Collected data:
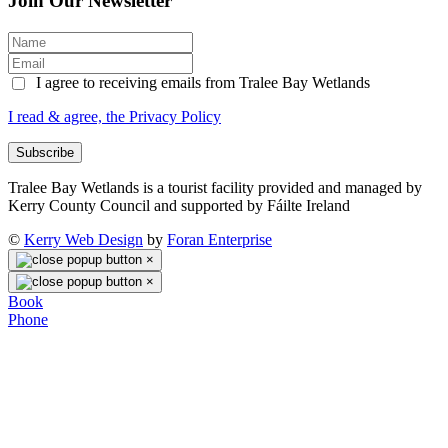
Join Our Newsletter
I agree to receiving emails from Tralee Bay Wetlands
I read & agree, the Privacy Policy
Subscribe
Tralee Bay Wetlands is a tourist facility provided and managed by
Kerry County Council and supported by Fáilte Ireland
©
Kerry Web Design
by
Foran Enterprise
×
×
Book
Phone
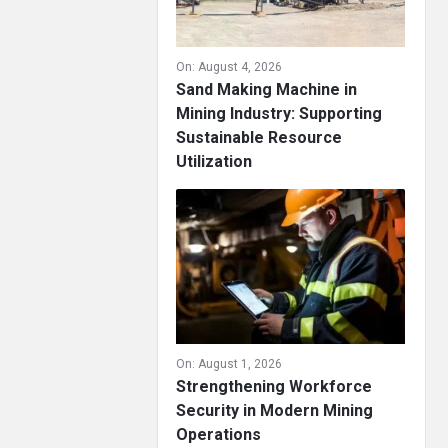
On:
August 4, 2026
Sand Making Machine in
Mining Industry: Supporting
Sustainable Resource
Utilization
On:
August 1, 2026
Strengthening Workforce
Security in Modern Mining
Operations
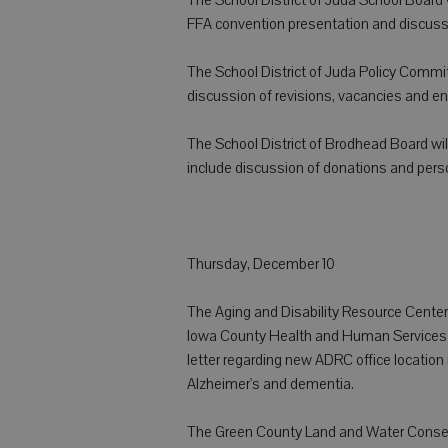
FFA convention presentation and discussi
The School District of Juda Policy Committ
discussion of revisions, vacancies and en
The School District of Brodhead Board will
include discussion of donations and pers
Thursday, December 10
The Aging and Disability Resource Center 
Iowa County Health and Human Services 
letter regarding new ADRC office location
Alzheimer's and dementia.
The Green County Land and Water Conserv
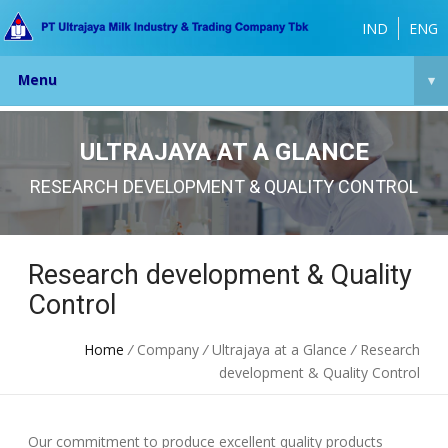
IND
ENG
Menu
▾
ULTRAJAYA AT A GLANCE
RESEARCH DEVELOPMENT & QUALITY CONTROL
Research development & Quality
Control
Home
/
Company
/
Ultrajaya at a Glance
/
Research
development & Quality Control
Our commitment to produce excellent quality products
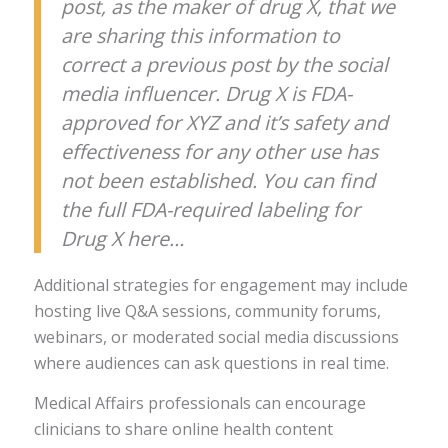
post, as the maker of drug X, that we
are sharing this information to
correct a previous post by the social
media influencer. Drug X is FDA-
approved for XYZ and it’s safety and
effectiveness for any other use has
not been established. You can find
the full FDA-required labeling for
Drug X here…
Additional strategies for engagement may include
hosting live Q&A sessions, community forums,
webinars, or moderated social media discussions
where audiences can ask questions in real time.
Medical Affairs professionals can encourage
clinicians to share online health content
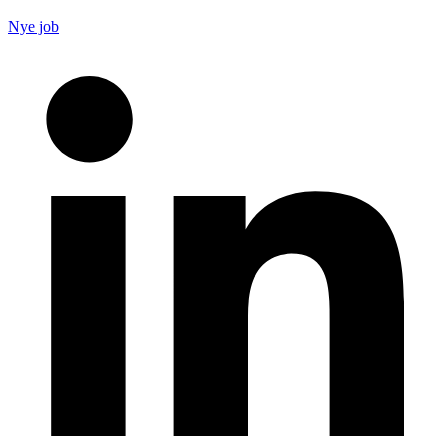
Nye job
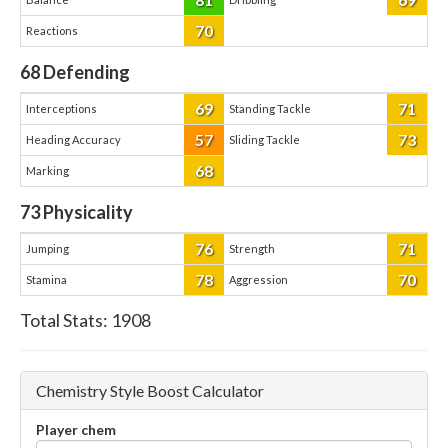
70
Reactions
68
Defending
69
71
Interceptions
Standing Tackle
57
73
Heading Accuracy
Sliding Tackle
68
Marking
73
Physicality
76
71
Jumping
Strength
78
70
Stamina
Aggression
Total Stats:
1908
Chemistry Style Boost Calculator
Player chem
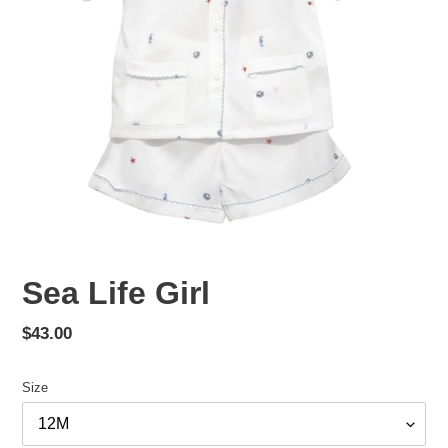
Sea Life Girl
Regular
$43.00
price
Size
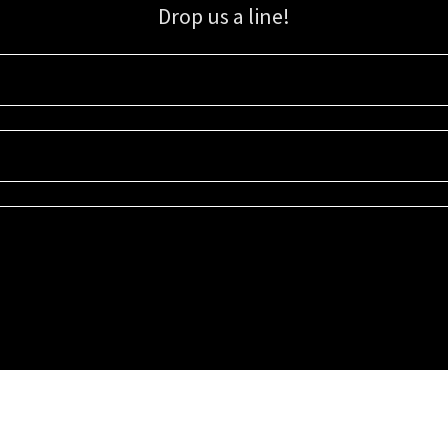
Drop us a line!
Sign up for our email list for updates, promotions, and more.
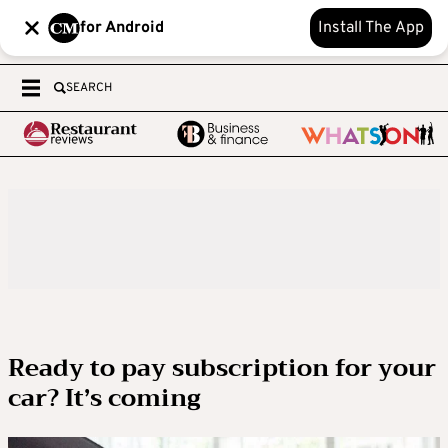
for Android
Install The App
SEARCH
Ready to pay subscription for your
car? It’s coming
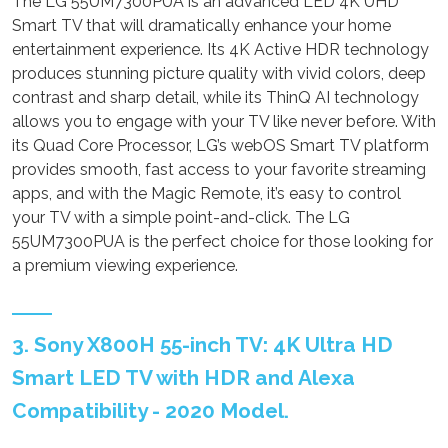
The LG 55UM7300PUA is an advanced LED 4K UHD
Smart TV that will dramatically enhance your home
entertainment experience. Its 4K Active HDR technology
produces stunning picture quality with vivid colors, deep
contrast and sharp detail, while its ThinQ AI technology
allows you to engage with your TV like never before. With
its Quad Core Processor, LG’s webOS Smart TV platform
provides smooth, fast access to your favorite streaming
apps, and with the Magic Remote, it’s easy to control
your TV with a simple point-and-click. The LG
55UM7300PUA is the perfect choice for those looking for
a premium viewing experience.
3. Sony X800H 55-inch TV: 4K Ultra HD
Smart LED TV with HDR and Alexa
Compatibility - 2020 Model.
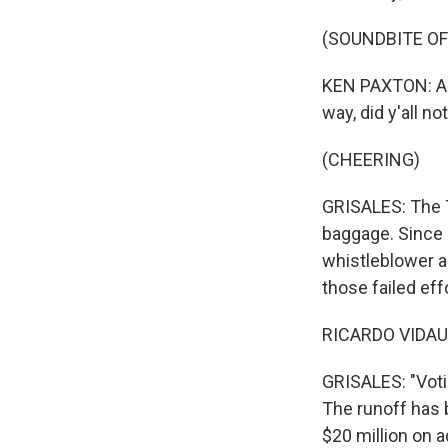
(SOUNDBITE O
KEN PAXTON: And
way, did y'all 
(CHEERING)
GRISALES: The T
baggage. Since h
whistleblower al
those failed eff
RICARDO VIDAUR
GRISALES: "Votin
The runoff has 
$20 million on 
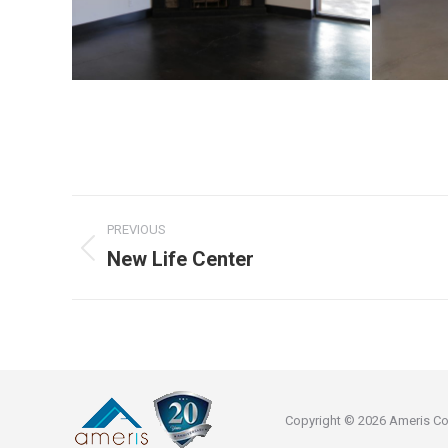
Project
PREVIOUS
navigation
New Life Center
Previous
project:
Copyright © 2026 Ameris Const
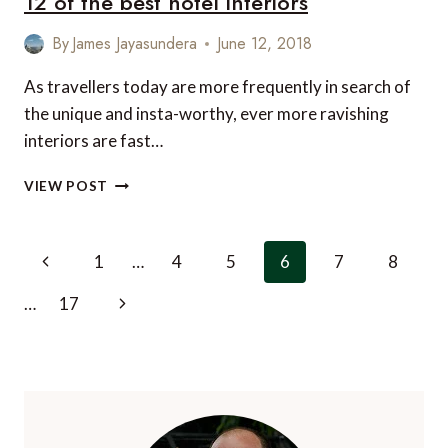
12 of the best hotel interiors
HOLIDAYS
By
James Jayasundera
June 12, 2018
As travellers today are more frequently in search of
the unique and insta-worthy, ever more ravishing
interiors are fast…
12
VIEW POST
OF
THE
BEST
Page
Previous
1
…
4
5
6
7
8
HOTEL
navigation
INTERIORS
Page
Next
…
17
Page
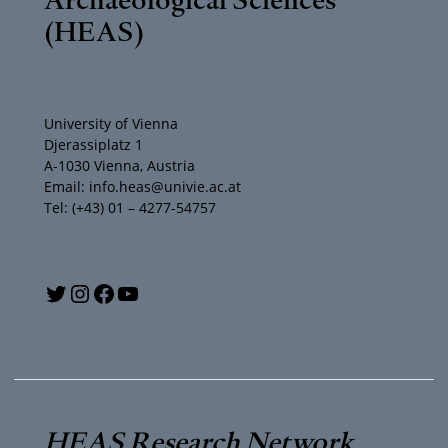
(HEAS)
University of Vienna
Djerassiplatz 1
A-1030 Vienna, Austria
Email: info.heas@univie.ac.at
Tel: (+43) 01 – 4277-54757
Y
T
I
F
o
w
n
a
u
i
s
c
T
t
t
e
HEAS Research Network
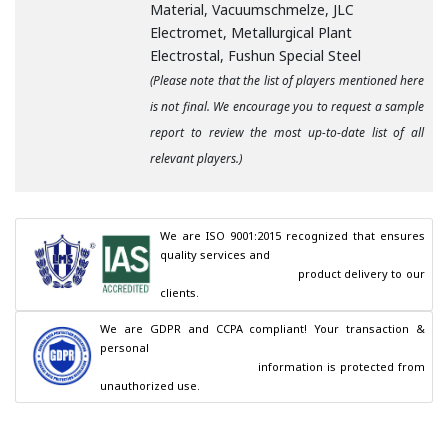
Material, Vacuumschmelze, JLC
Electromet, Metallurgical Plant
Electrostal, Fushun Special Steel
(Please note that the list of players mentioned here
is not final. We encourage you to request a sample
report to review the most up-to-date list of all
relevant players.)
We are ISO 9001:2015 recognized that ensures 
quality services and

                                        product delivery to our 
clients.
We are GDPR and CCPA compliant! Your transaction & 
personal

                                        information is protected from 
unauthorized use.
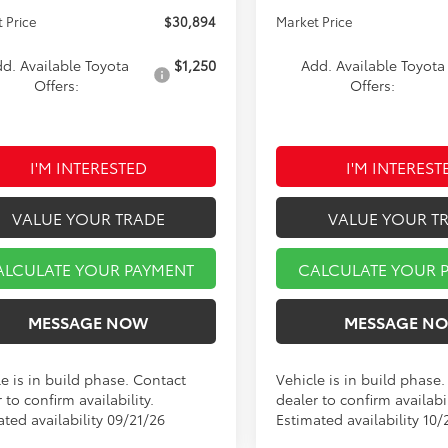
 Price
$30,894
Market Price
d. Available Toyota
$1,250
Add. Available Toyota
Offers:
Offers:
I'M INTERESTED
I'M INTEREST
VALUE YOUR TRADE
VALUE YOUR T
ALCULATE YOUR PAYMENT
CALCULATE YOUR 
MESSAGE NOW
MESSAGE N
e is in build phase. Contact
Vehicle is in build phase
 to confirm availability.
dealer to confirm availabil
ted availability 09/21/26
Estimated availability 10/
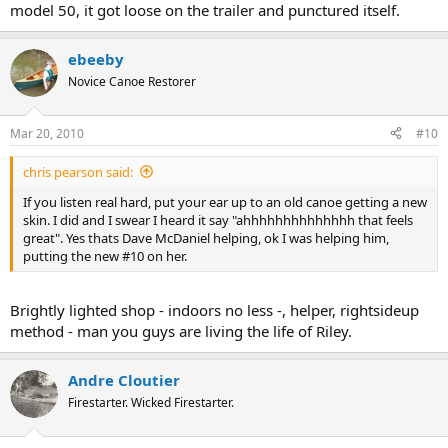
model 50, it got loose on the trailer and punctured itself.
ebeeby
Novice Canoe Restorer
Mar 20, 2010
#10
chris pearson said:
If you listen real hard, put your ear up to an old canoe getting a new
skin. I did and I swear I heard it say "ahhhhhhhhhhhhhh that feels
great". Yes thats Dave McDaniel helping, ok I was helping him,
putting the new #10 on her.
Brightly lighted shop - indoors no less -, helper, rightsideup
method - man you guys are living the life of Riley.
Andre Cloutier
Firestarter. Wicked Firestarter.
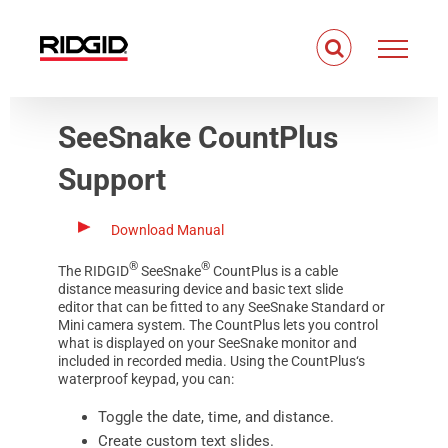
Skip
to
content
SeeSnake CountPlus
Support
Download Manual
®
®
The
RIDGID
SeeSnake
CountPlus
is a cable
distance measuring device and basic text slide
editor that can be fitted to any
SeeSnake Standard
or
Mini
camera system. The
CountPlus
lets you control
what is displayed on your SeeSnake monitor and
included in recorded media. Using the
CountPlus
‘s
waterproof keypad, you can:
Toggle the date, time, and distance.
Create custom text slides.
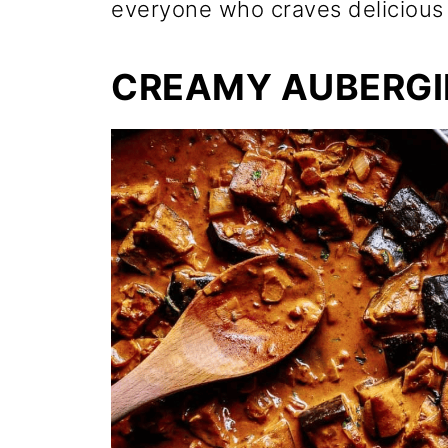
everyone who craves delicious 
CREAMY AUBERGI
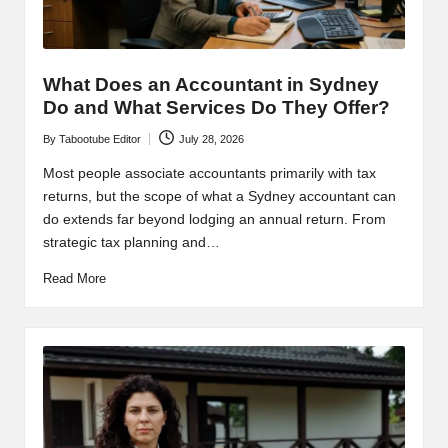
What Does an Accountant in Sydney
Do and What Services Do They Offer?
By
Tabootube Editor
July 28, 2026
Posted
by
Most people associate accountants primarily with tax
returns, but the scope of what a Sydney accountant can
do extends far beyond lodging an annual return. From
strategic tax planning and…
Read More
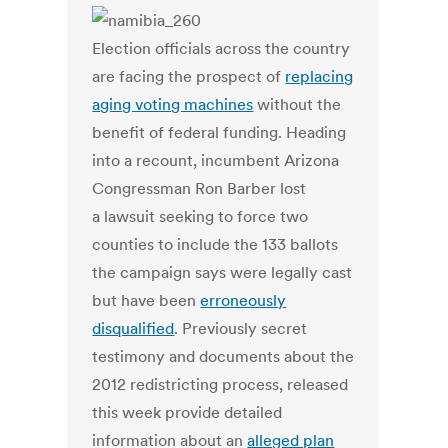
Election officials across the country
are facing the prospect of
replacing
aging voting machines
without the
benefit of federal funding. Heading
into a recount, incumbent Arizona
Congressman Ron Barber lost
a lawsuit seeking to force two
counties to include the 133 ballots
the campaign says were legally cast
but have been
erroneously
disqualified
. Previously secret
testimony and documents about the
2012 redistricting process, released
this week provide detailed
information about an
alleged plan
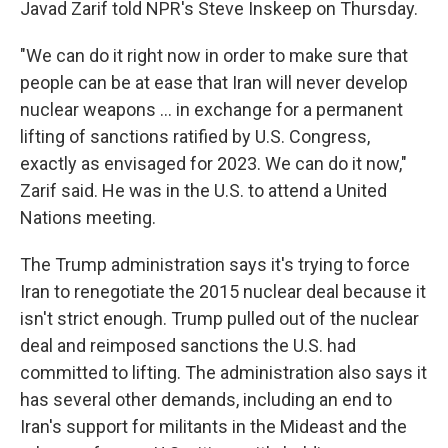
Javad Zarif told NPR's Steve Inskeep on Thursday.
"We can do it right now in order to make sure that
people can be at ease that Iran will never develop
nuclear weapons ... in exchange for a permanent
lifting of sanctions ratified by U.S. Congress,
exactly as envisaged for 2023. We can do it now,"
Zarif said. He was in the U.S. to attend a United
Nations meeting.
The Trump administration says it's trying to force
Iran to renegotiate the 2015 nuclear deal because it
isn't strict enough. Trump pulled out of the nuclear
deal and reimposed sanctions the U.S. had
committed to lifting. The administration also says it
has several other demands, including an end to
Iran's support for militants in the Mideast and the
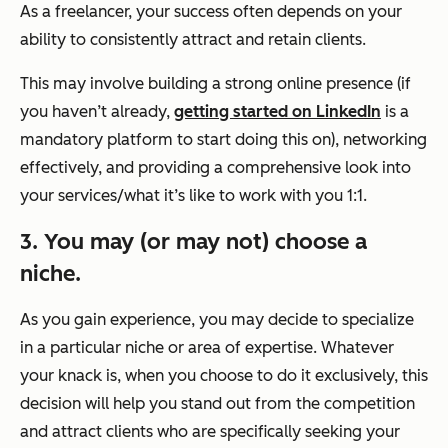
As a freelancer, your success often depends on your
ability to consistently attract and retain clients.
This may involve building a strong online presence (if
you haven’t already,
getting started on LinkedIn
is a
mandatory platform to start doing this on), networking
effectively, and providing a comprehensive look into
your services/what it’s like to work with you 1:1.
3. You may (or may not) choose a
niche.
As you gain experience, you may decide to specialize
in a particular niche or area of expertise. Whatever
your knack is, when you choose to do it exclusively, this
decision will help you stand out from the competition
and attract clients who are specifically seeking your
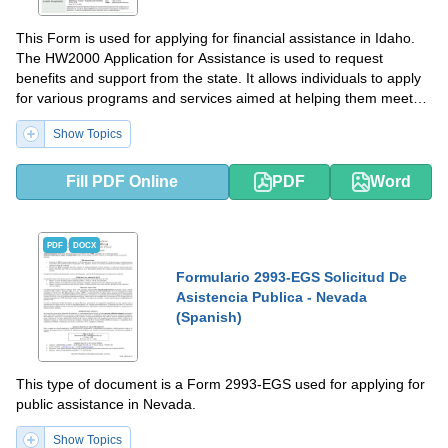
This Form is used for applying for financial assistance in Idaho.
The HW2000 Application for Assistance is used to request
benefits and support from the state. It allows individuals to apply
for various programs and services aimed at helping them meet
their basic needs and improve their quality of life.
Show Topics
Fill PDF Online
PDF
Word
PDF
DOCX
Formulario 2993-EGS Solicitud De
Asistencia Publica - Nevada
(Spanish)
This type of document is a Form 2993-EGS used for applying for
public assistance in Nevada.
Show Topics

- Your instructions -
Print each entry above exactly. The pictures should not be printed.

- Solution for this problem -
Join Our Newsletter
I agree to receiving emails from Tralee Bay Wetlands
I read & agree, the Privacy Policy
Subscribe
Tralee Bay Wetlands is a tourist facility provided and managed by
Kerry County Council and supported by Fáilte Ireland
©
Kerry Web Design
by
Foran Enterprise
×
×
Book
Phone
On:
August 4, 2026
Sand Making Machine in
Mining Industry: Supporting
Sustainable Resource
Utilization
On:
August 1, 2026
Strengthening Workforce
Security in Modern Mining
Operations
FFA convention presentation and discussi
The School District of Juda Policy Committ
discussion of revisions, vacancies and en
The School District of Brodhead Board will
include discussion of donations and pers
Thursday, December 10
The Aging and Disability Resource Center 
Iowa County Health and Human Services 
letter regarding new ADRC office location
Alzheimer's and dementia.
The Green County Land and Water Conserv
IND
ENG
Menu
▾
ULTRAJAYA AT A GLANCE
RESEARCH DEVELOPMENT & QUALITY CONTROL
Research development & Quality
Control
Home
/
Company
/
Ultrajaya at a Glance
/
Research
development & Quality Control
Our commitment to produce excellent quality products
post, as the maker of drug X, that we
are sharing this information to
correct a previous post by the social
media influencer. Drug X is FDA-
approved for XYZ and it’s safety and
effectiveness for any other use has
not been established. You can find
the full FDA-required labeling for
Drug X here…
Additional strategies for engagement may include
hosting live Q&A sessions, community forums,
webinars, or moderated social media discussions
where audiences can ask questions in real time.
Medical Affairs professionals can encourage
clinicians to share online health content
Nye job
70
Reactions
68
Defending
69
71
Interceptions
Standing Tackle
57
73
Heading Accuracy
Sliding Tackle
68
Marking
73
Physicality
76
71
Jumping
Strength
78
70
Stamina
Aggression
Total Stats:
1908
Chemistry Style Boost Calculator
Player chem
Sea Life Girl
Regular
$43.00
price
Size
Drop us a line!
Sign up for our email list for updates, promotions, and more.
for Android
Install The App
SEARCH
Ready to pay subscription for your
car? It’s coming
The LG 55UM7300PUA is an advanced LED 4K UHD
Smart TV that will dramatically enhance your home
entertainment experience. Its 4K Active HDR technology
produces stunning picture quality with vivid colors, deep
contrast and sharp detail, while its ThinQ AI technology
allows you to engage with your TV like never before. With
its Quad Core Processor, LG’s webOS Smart TV platform
provides smooth, fast access to your favorite streaming
apps, and with the Magic Remote, it’s easy to control
your TV with a simple point-and-click. The LG
55UM7300PUA is the perfect choice for those looking for
a premium viewing experience.
3. Sony X800H 55-inch TV: 4K Ultra HD
Smart LED TV with HDR and Alexa
Compatibility - 2020 Model.
(SOUNDBITE O
KEN PAXTON: And
way, did y'all 
(CHEERING)
GRISALES: The T
baggage. Since h
whistleblower al
those failed eff
RICARDO VIDAUR
GRISALES: "Votin
The runoff has 
$20 million on 
Project
PREVIOUS
navigation
New Life Center
Previous
project:
Copyright © 2026 Ameris Const
12 of the best hotel interiors
HOLIDAYS
By
James Jayasundera
June 12, 2018
As travellers today are more frequently in search of
the unique and insta-worthy, ever more ravishing
interiors are fast…
12
VIEW POST
OF
THE
BEST
Page
Previous
1
…
4
5
6
7
8
HOTEL
navigation
INTERIORS
Page
Next
…
17
Page
(HEAS)
University of Vienna
Djerassiplatz 1
A-1030 Vienna, Austria
Email: info.heas@univie.ac.at
Tel: (+43) 01 – 4277-54757
Y
T
I
F
o
w
n
a
u
i
s
c
T
t
t
e
HEAS Research Network
Material, Vacuumschmelze, JLC
Electromet, Metallurgical Plant
Electrostal, Fushun Special Steel
(Please note that the list of players mentioned here
is not final. We encourage you to request a sample
report to review the most up-to-date list of all
relevant players.)
We are ISO 9001:2015 recognized that ensures 
quality services and

                                        product delivery to our 
clients.
We are GDPR and CCPA compliant! Your transaction & 
personal

                                        information is protected from 
unauthorized use.
 Price
$30,894
Market Price
d. Available Toyota
$1,250
Add. Available Toyota
Offers:
Offers:
I'M INTERESTED
I'M INTEREST
VALUE YOUR TRADE
VALUE YOUR T
ALCULATE YOUR PAYMENT
CALCULATE YOUR 
MESSAGE NOW
MESSAGE N
e is in build phase. Contact
Vehicle is in build phase
 to confirm availability.
dealer to confirm availabil
ted availability 09/21/26
Estimated availability 10/
model 50, it got loose on the trailer and punctured itself.
ebeeby
Novice Canoe Restorer
Mar 20, 2010
#10
chris pearson said:
If you listen real hard, put your ear up to an old canoe getting a new
skin. I did and I swear I heard it say "ahhhhhhhhhhhhhh that feels
great". Yes thats Dave McDaniel helping, ok I was helping him,
putting the new #10 on her.
Brightly lighted shop - indoors no less -, helper, rightsideup
method - man you guys are living the life of Riley.
Andre Cloutier
Firestarter. Wicked Firestarter.
Skip
to
content
SeeSnake CountPlus
Support
Download Manual
®
®
The
RIDGID
SeeSnake
CountPlus
is a cable
distance measuring device and basic text slide
editor that can be fitted to any
SeeSnake Standard
or
Mini
camera system. The
CountPlus
lets you control
what is displayed on your SeeSnake monitor and
included in recorded media. Using the
CountPlus
‘s
waterproof keypad, you can:
Toggle the date, time, and distance.
Create custom text slides.
everyone who craves delicious 
CREAMY AUBERGI
What Does an Accountant in Sydney
Do and What Services Do They Offer?
By
Tabootube Editor
July 28, 2026
Posted
by
Most people associate accountants primarily with tax
returns, but the scope of what a Sydney accountant can
do extends far beyond lodging an annual return. From
strategic tax planning and…
Read More
Election officials across the country
are facing the prospect of
replacing
aging voting machines
without the
benefit of federal funding. Heading
into a recount, incumbent Arizona
Congressman Ron Barber lost
a lawsuit seeking to force two
counties to include the 133 ballots
the campaign says were legally cast
but have been
erroneously
disqualified
. Previously secret
testimony and documents about the
2012 redistricting process, released
this week provide detailed
information about an
alleged plan
Javad Zarif told NPR's Steve Inskeep on Thursday.
"We can do it right now in order to make sure that
people can be at ease that Iran will never develop
nuclear weapons ... in exchange for a permanent
lifting of sanctions ratified by U.S. Congress,
exactly as envisaged for 2023. We can do it now,"
Zarif said. He was in the U.S. to attend a United
Nations meeting.
The Trump administration says it's trying to force
Iran to renegotiate the 2015 nuclear deal because it
isn't strict enough. Trump pulled out of the nuclear
deal and reimposed sanctions the U.S. had
committed to lifting. The administration also says it
has several other demands, including an end to
Iran's support for militants in the Mideast and the
As a freelancer, your success often depends on your
ability to consistently attract and retain clients.
This may involve building a strong online presence (if
you haven’t already,
getting started on LinkedIn
is a
mandatory platform to start doing this on), networking
effectively, and providing a comprehensive look into
your services/what it’s like to work with you 1:1.
3. You may (or may not) choose a
niche.
As you gain experience, you may decide to specialize
in a particular niche or area of expertise. Whatever
your knack is, when you choose to do it exclusively, this
decision will help you stand out from the competition
and attract clients who are specifically seeking your
This Form is used for applying for financial assistance in Idaho.
The HW2000 Application for Assistance is used to request
benefits and support from the state. It allows individuals to apply
for various programs and services aimed at helping them meet
their basic needs and improve their quality of life.
Show Topics
Fill PDF Online
PDF
Word
PDF
DOCX
Formulario 2993-EGS Solicitud De
Asistencia Publica - Nevada
(Spanish)
This type of document is a Form 2993-EGS used for applying for
public assistance in Nevada.
Show Topics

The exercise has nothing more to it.